Reading passage:
-*-*-

Research paperA high-gain observer with Mittag–Leffler rate of convergence for a class of nonlinear fractional-order systems
Introduction
Fractional-order calculus is an emerging branch of mathematics that generalizes the classical calculus where the derivation and integration deal with non-integer order (rational, irrational, complex, and variable) [1], [2], [3]. In comparison to the classical calculus, fractional calculus describes better the memory effects and hereditary properties of various processes, employing operators like Caputo, Riemann–Liouville or Grünwald–Letnikov in mathematical models to describe the behavior of several physical systems with applications in many fields of engineering and science [4], [5], [6]. Fractional differential equations have gained popularity in science and engineering due to their theoretical results and experimental applications in chaos theory [7], [8], physics [9], electromagnetism and electronics [10], robotics [11], control theory and the design of PID controllers through fractional operators [12], [13], [14], among other [15]. Due to the variety of dynamic systems and their characteristics, in new applications, other operators like Marchaud [16] or Caputo-Fabrizio [17] have been used to model physical phenomena and analyze the stability of them.
One of the main problems in control theory is the estimation of the variables for dynamical systems. An estimator (or observer) is an algorithm that reconstructs the missing information from the state vector based on the output and control available measurements. The first advances on this theory were given by Luenberger for linear systems [18], and later extended to non-linear systems with applications such as fault detection [19], synchronization of chaotic systems [20], sliding modes [21], Kalman filter [22], adaptive estimation [23] or high-gain observers [24]. Recently, the estimation problem is being studied through fractional-order estimators with applications in fitting of experimental data [25], synchronization [26], [27], fault detection based on algebraic methods [28], nonlinear disturbance [29], sliding mode observers [30], [31], full and reduced-order observers [32], [33] among others [34], [35], [36]. The differences between all these techniques consist in the restrictions imposed on the system and the desired behavior for the estimation error dynamic, for example, initial overshooting, convergence on finite time, asymptotic precision, rate of convergence or the robustness with respect to external disturbances and measurement noises.
High-gain observers introduced by Gauthier [37], [38] have been extensively studied for integer-order systems. Several works related to this class of observers with applications due to their simple design, implementation, and the robustness in problems with external disturbances have been proposed [39], [40]. Some applications of high-gain observers involve adaptive control [41], [42], compensation of non-linearities [43], studies of robustness [44], convergence acceleration by commutation and increasing of gain [45], [46] or secure communications. The high-gain observer is robust in the presence of external disturbances or uncertainties like noise in the measurement. Besides, other advantages of the high-gain observers are the rapid exponential decay of the estimation error (exponential observers) and the acceleration of the speed of convergence by increasing the gain of the observer.

-*-*-

Records shown:
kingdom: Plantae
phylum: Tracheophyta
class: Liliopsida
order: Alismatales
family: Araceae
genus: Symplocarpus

-*-*-

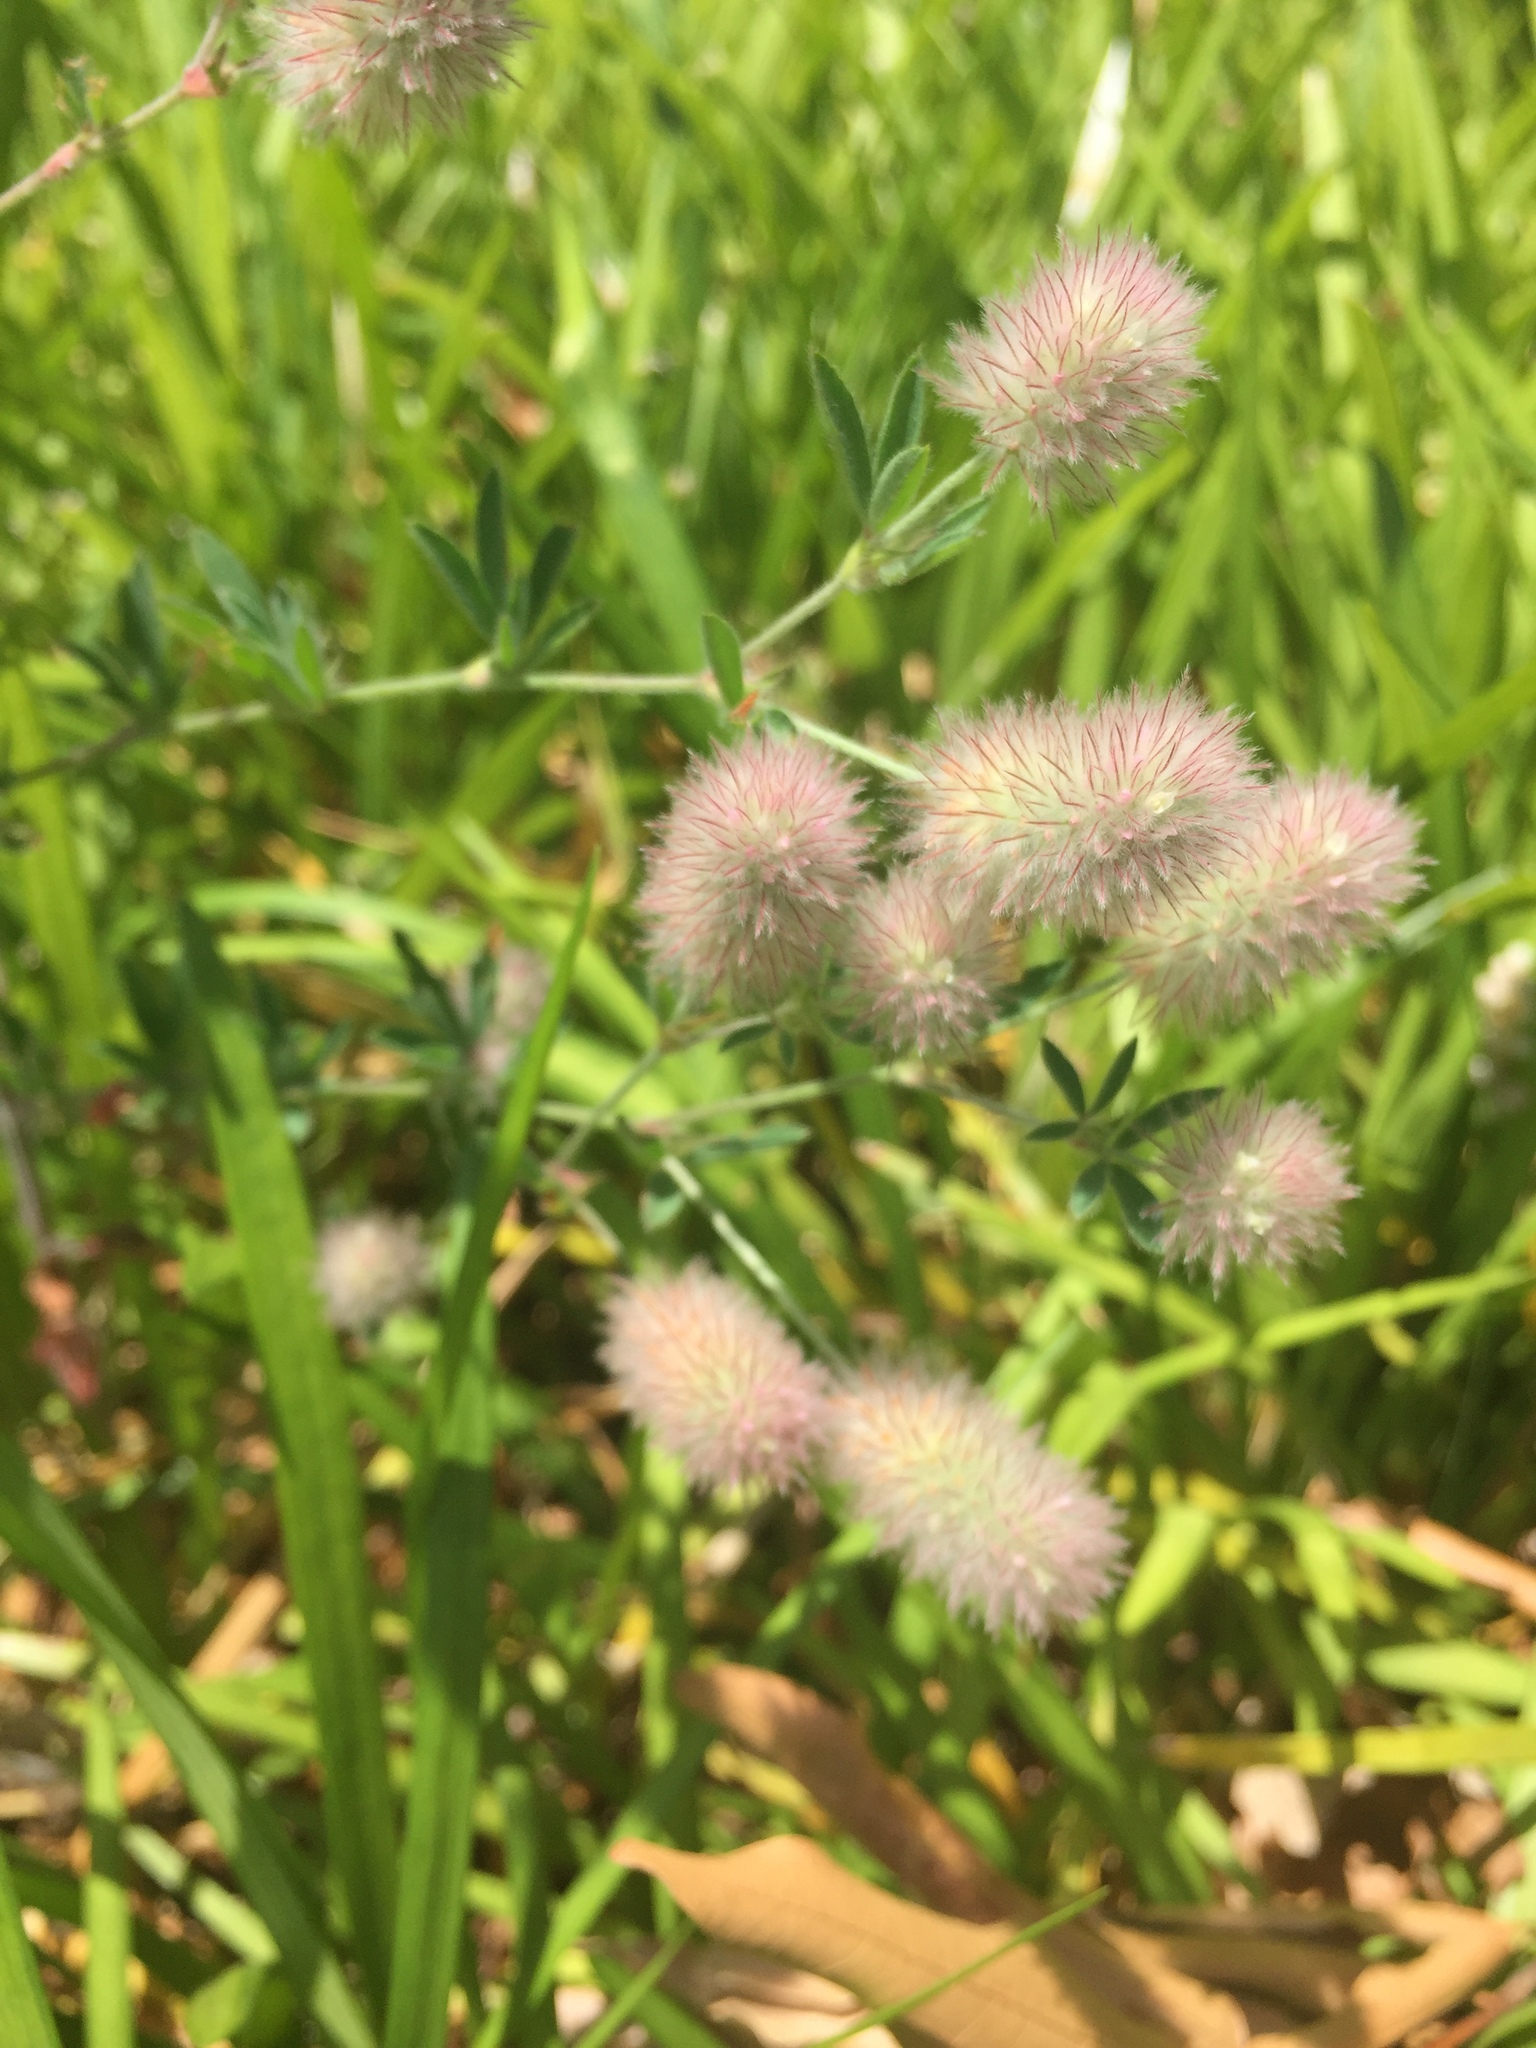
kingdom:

-*-*-

Goal:
Copy word for word the stretch of the fractional-order observer text from "High-gain observers introduced" through "of the observer.". The material comes from a different source than the text on fractional-order observers.

Answer:
High-gain observers introduced by Gauthier [37], [38] have been extensively studied for integer-order systems. Several works related to this class of observers with applications due to their simple design, implementation, and the robustness in problems with external disturbances have been proposed [39], [40]. Some applications of high-gain observers involve adaptive control [41], [42], compensation of non-linearities [43], studies of robustness [44], convergence acceleration by commutation and increasing of gain [45], [46] or secure communications. The high-gain observer is robust in the presence of external disturbances or uncertainties like noise in the measurement. Besides, other advantages of the high-gain observers are the rapid exponential decay of the estimation error (exponential observers) and the acceleration of the speed of convergence by increasing the gain of the observer.